All of the commonly available commercial forms of asbestos have been linked to cancerous and non-cancerous lung disease.
Asbestos-related lung disease occurred at very high rates toward the middle of the 20th century, when patients who were exposed decades earlier to asbestos eventually developed disease. British asbestos workers were among the first who were observed to have lung cancer related to asbestos.
Most current patients were once exposed to asbestos in:
- factories, or
- homes with asbestos, either in the process of carrying, installing, or removing asbestos, or while cleaning items laden with asbestos dust.
Some workers have been exposed to high concentrations of asbestos in:
- automotive repair,
- launderers of asbestos-containing clothing.
Continuing sources of exposure are asbestos removal and general construction industries. The delay between exposure to asbestos and the development of cancer can be anywhere from 10 to 40 or more years.
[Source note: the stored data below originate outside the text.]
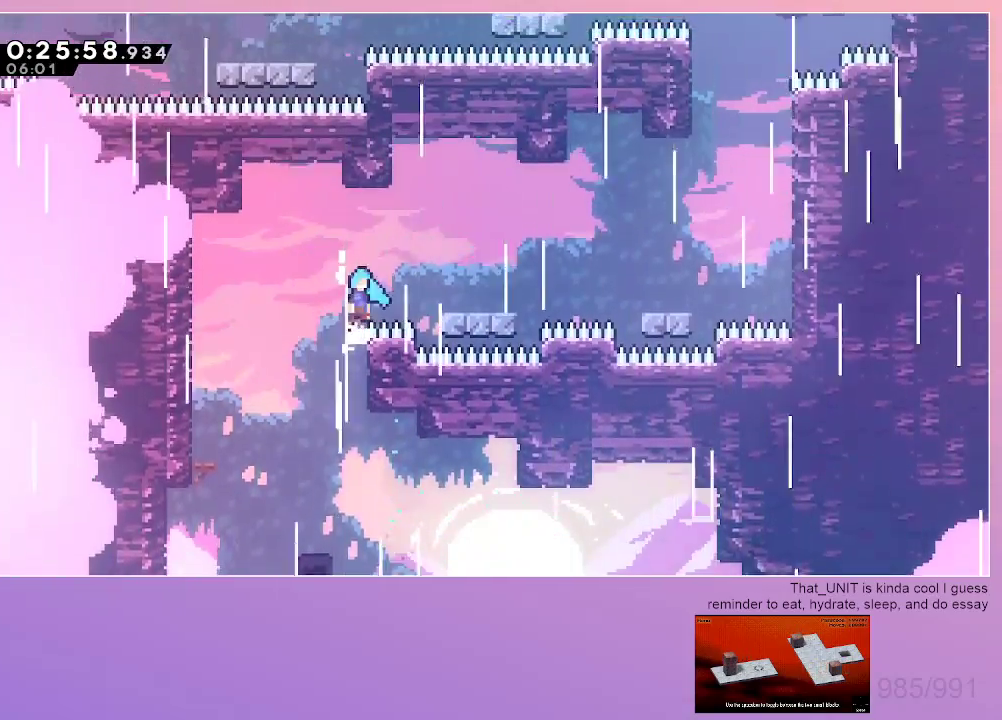
{"keys": ["dash", "down", "jump", "right"], "events": [[150, "up", "up"], [300, "down", "down"], [334, "jump", "up"], [434, "dash", "down"], [434, "grab", "up"], [484, "jump", "down"]]}
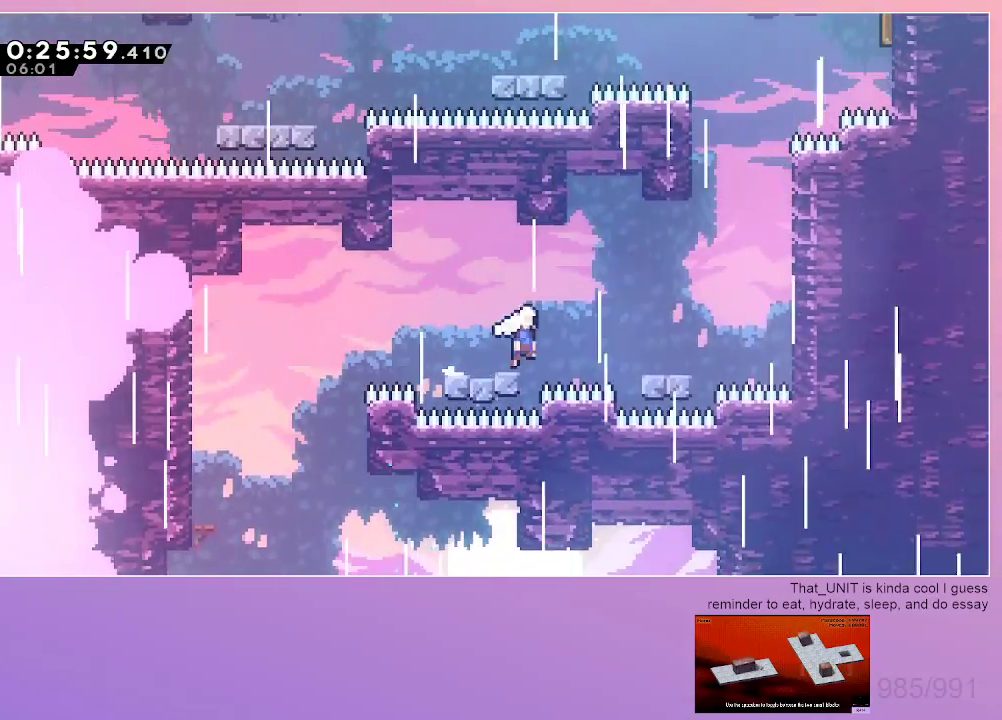
{"keys": ["dash", "up"], "events": [[34, "down", "up"], [117, "dash", "up"], [117, "jump", "up"], [217, "jump", "down"], [350, "dash", "down"], [400, "jump", "up"], [400, "right", "up"], [400, "up", "down"]]}
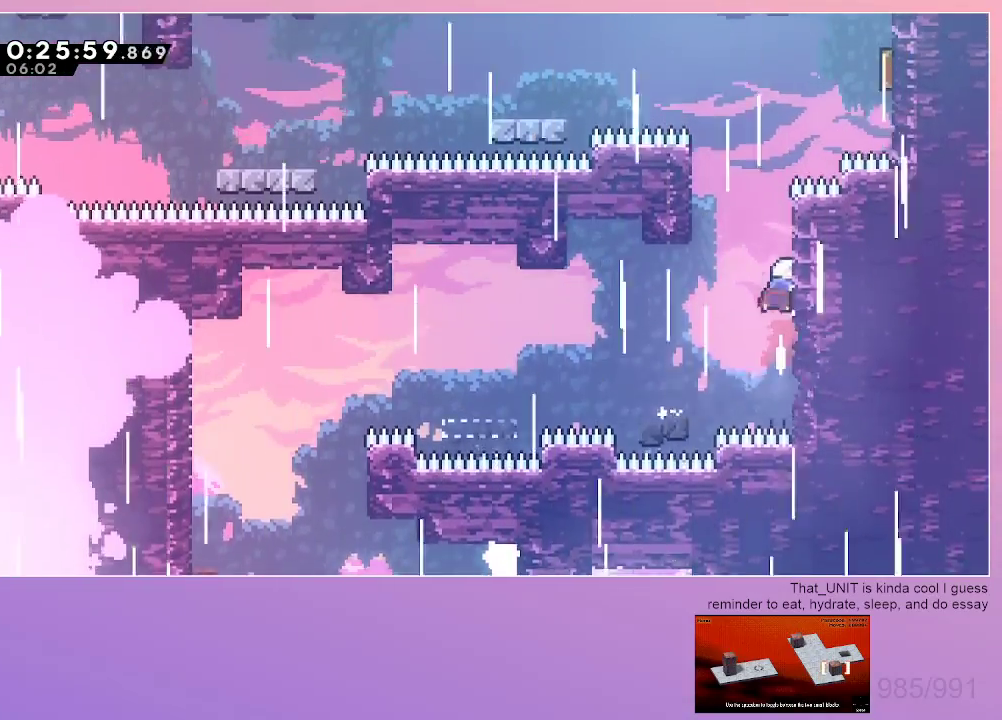
{"keys": ["dash", "grab", "jump", "left"], "events": [[84, "jump", "down"], [84, "up", "up"], [184, "grab", "down"], [184, "left", "down"], [317, "dash", "up"], [317, "jump", "up"], [367, "jump", "down"], [500, "dash", "down"]]}
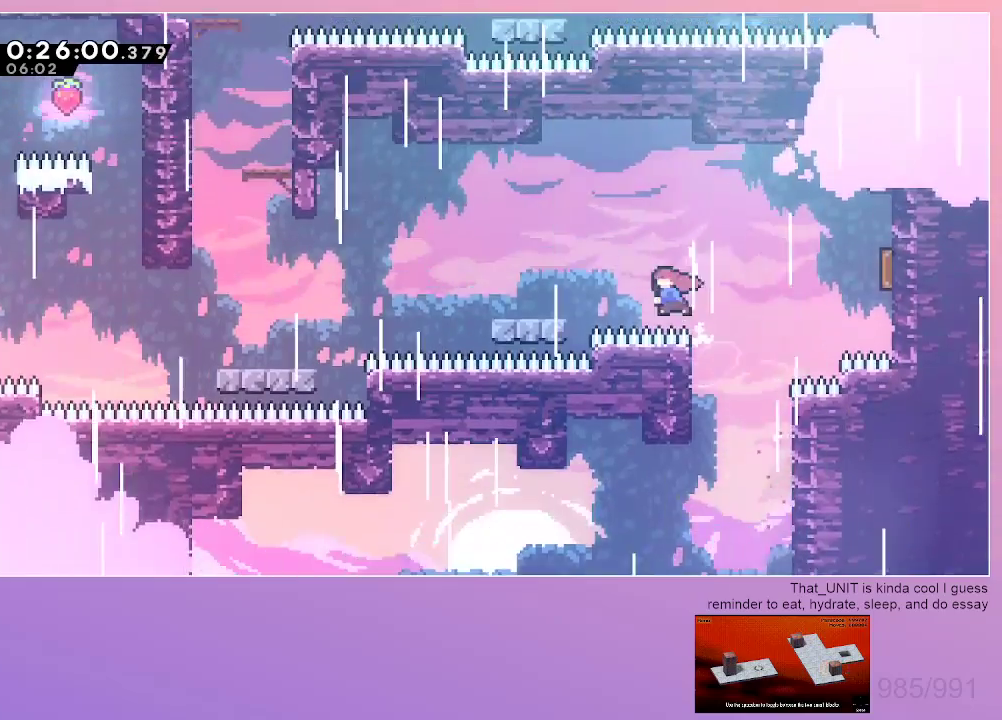
{"keys": ["jump", "left"], "events": [[50, "jump", "up"], [100, "grab", "up"], [200, "dash", "up"], [200, "down", "down"], [250, "dash", "down"], [434, "dash", "up"], [434, "down", "up"], [434, "jump", "down"]]}
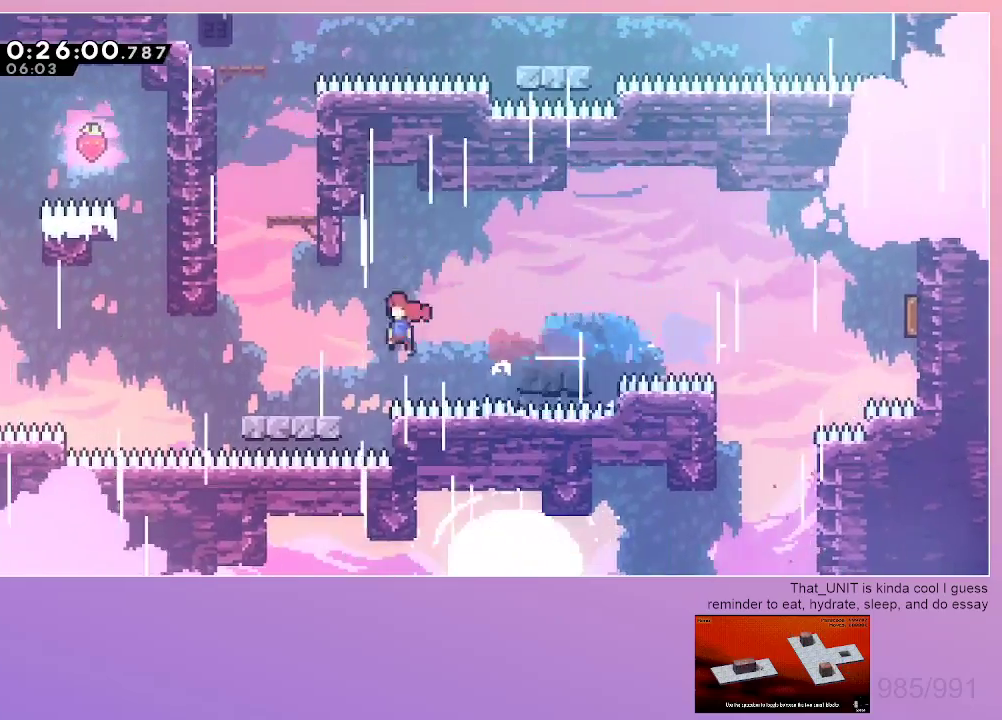
{"keys": ["up"], "events": [[117, "left", "up"], [167, "dash", "down"], [167, "up", "down"], [217, "jump", "up"], [350, "right", "down"], [400, "dash", "up"], [500, "right", "up"]]}
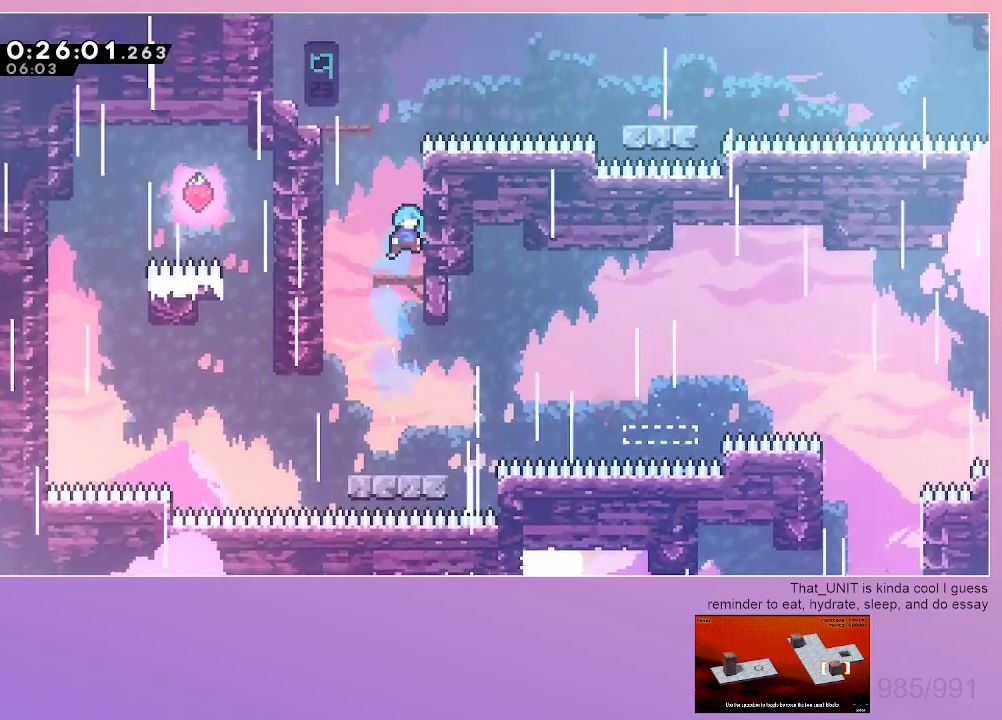
{"keys": [], "events": [[84, "dash", "down"], [234, "jump", "down"], [317, "up", "up"], [417, "dash", "up"], [417, "jump", "up"]]}
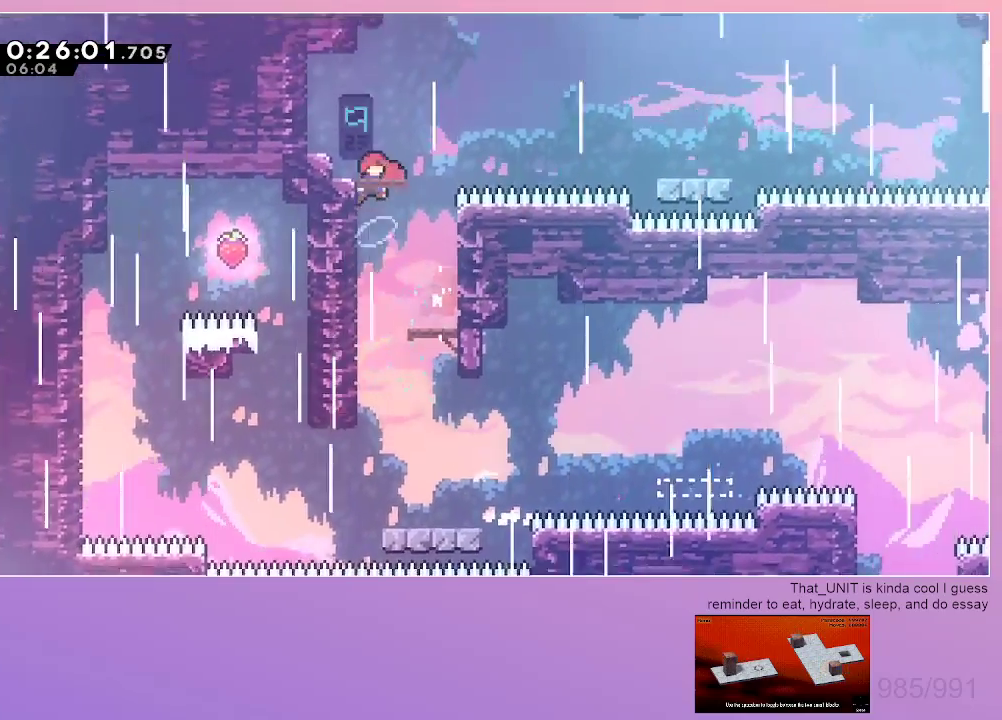
{"keys": ["grab"], "events": [[200, "grab", "down"], [250, "left", "down"], [284, "jump", "down"], [384, "jump", "up"], [384, "left", "up"], [434, "jump", "down"], [484, "jump", "up"]]}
Despite not using asbestos in construction materials for the last 30 years, the number of deaths from asbestosis has increased over the past two decades. A 2009 study to assess the incidence of asbestos-related deaths concluded that the death rate is not expected to decrease sharply in the next 10 to 15 years. The World Health Organization reported in 2010 that more than 107,000 people die each year from asbestos-related lung cancer, mesothelioma, and asbestosis resulting from exposure at work.
Cases of asbestos exposure have been seen in the World Trade Center rescue and recovery workers.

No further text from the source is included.